Wir zitieren die Anfrage von A. Z. aus B. ungekürzt: «Am Sonntag kam ich, im Marzili in der Sonne liegend, endlich dazu, den ‹Bund› vom Donnerstag zu lesen. Unter dem Bild zum Artikel über den löblichen Umgang mit Schafherden stand der Satz: ‹Der Wolf sorgt dafür, dass Schaf und Hund im Alpenraum zur immer alltäglicheren Paarung werden.› Bitte, liebe Askforce: Wie soll ich das verstehen?»

Sie dürfen den Satz genau so verstehen, wie Sie dies wollen. Wie Sie ihn verstehen müssen, mögen wir Ihnen nicht vorgeben, schliessen wir doch aus Ihrer Anfrage, dass Sie tendenziell eher Wert auf die Freiheit der Gedanken legen.

Gleichzeitig müssen wir einräumen, dass die mit simplem Humor gesegneten Askforce-Mitglieder ob Ihrer Anfrage kurz gelacht haben. Der Begriff Paarung bedeutet ja in der Tierwelt recht oft etwas recht Eindeutiges, nämlich die körperliche Vereinigung zwecks Reproduktion der eigenen Spezies. Wir haben also Grund zur Annahme, dass es Ihnen gefallen hat, den Satz primär bildlich zu verstehen: der Wolf als Paarvermittler zwischen Hund und Schaf. Wäre dies denn besorgniserregend? Nun, solange beide einverstanden sind, ist schwerlich etwas dagegen einzuwenden, wenn der Hund dem Schaf etwas an die Wolle geht, zumal sich über die innige Liaison von Wolf und Schaf – Wolf im Schafspelz! – ja auch kein Schwein mehr aufregt. Viel relevanter ist aber, das A. Z. den Begriff Paarung eindeutig zu eindeutig versteht. Ein Paar – die Zusammenführung von zwei Individuen oder zwei Dingen – führt ja nicht zwangsläufig zur Kopulation. Nehmen wir die Socke. Der Mensch trägt sein Paar Socken nicht deshalb getrennt an zwei Füssen, weil er die Paarungslust seiner fussbekleidenden Textilie zügeln muss, sondern weil er einfach zwei Füsse hat. Das Sockenpaar als solches zeigt untereinander keinerlei libidinöse Neigung: Es ist ein Paar ohne Paarungswillen. Im Alltag wird das allein schon dadurch bewiesen, dass stets eine Socke fehlt und sie sich nie vermehrt.
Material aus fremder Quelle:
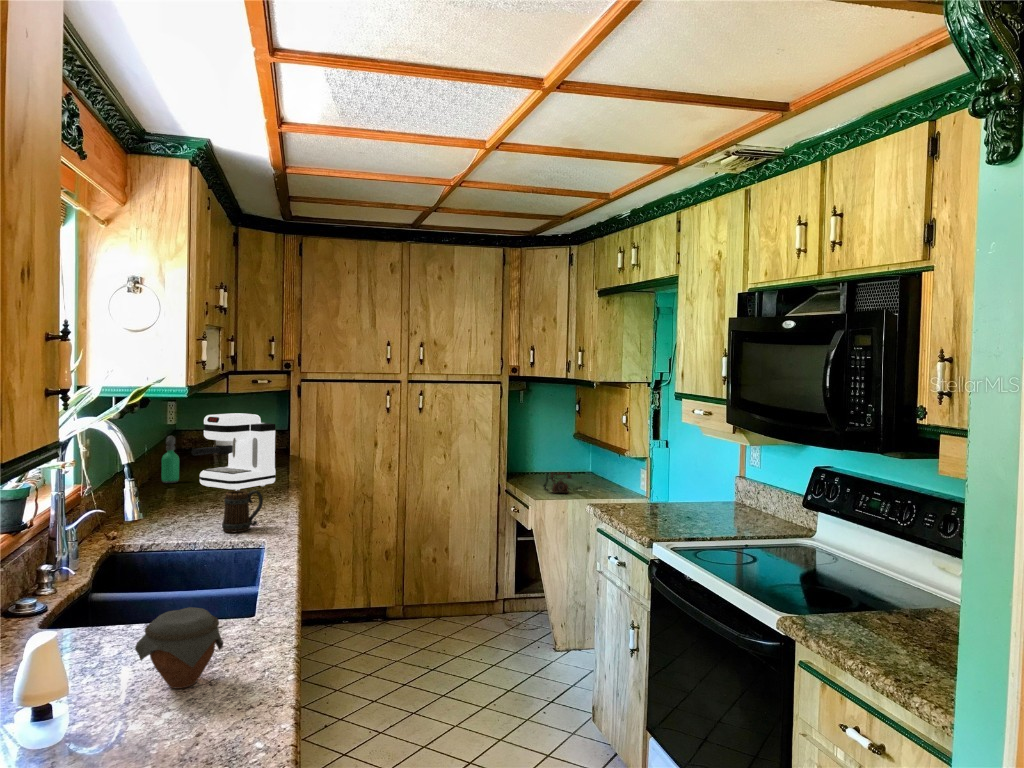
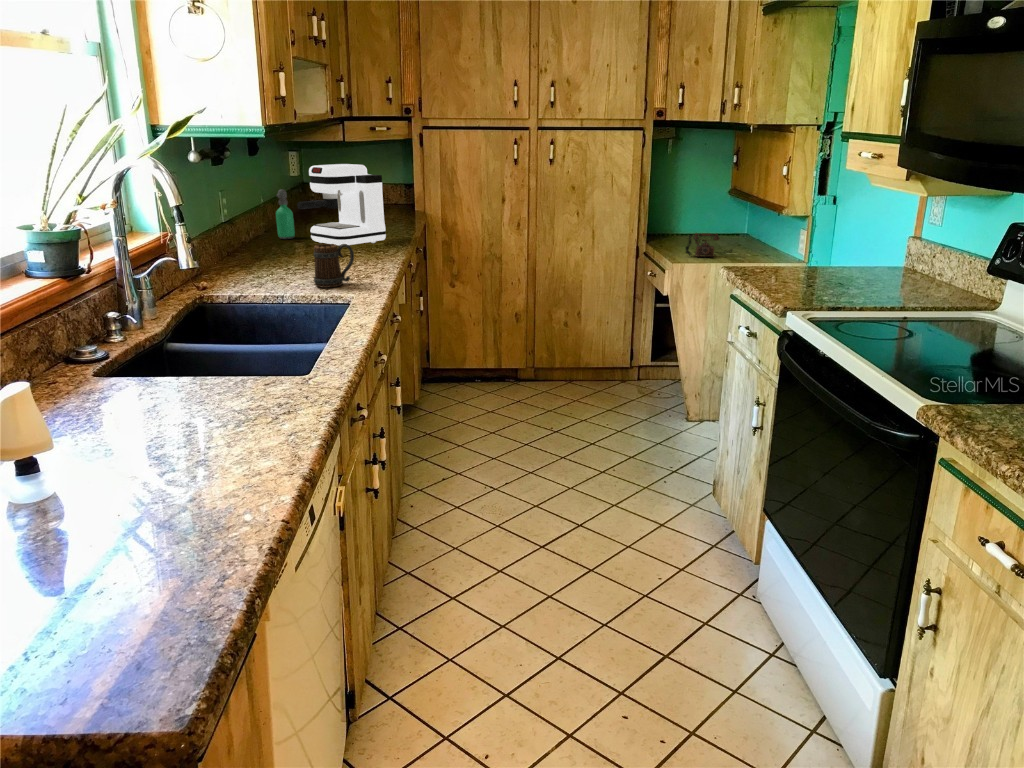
jar: present [135,607,223,689] -> none [157,358,248,439]

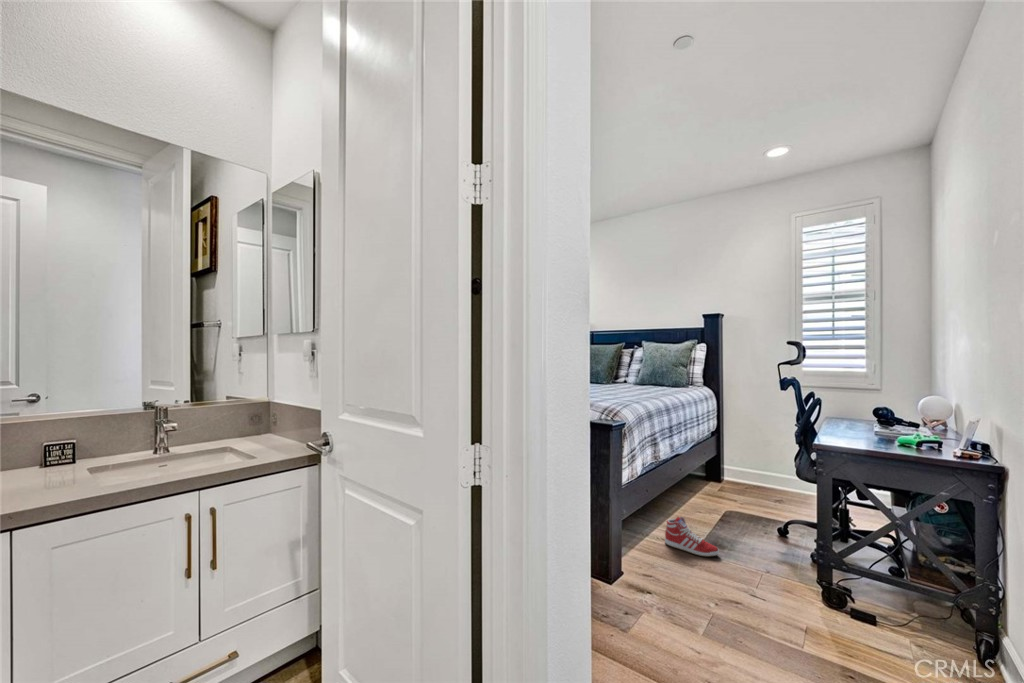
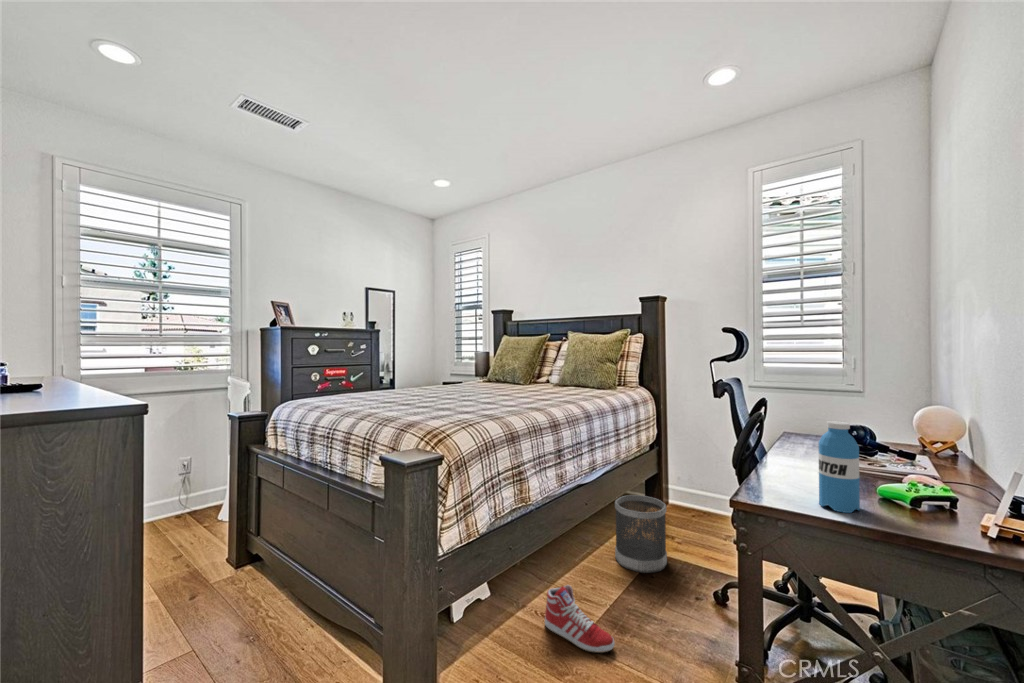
water bottle: none [862,398,887,449] -> present [819,421,860,513]
wastebasket: none [697,465,738,519] -> present [615,495,667,573]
Apropos Paarung: Bei Ihnen, A. Z., paaren sich ja auch Scharfsinn und verbale Ausdruckskraft. Anders wäre Ihre Frage nicht zustande gekommen. Nur: Das ist ganz in Ordnung. Beunruhigend ist eher, dass Sie den «Bund» vom Donnerstag am Sonntag lesen. Die moderne Tageszeitung wird seit 362 Jahren mit dem Zweck gedruckt und verbreitet, Sie mit Aktualität zu fesseln. Wer die Tageszeitung Tage zu spät liest, streift sich natürlich diese Fessel ab, darf sich aber unserer Meinung nach auch nicht darüber beklagen, wenn dies in der Folge beim Lesen eigene, scharfsinnige Fragen auslöst.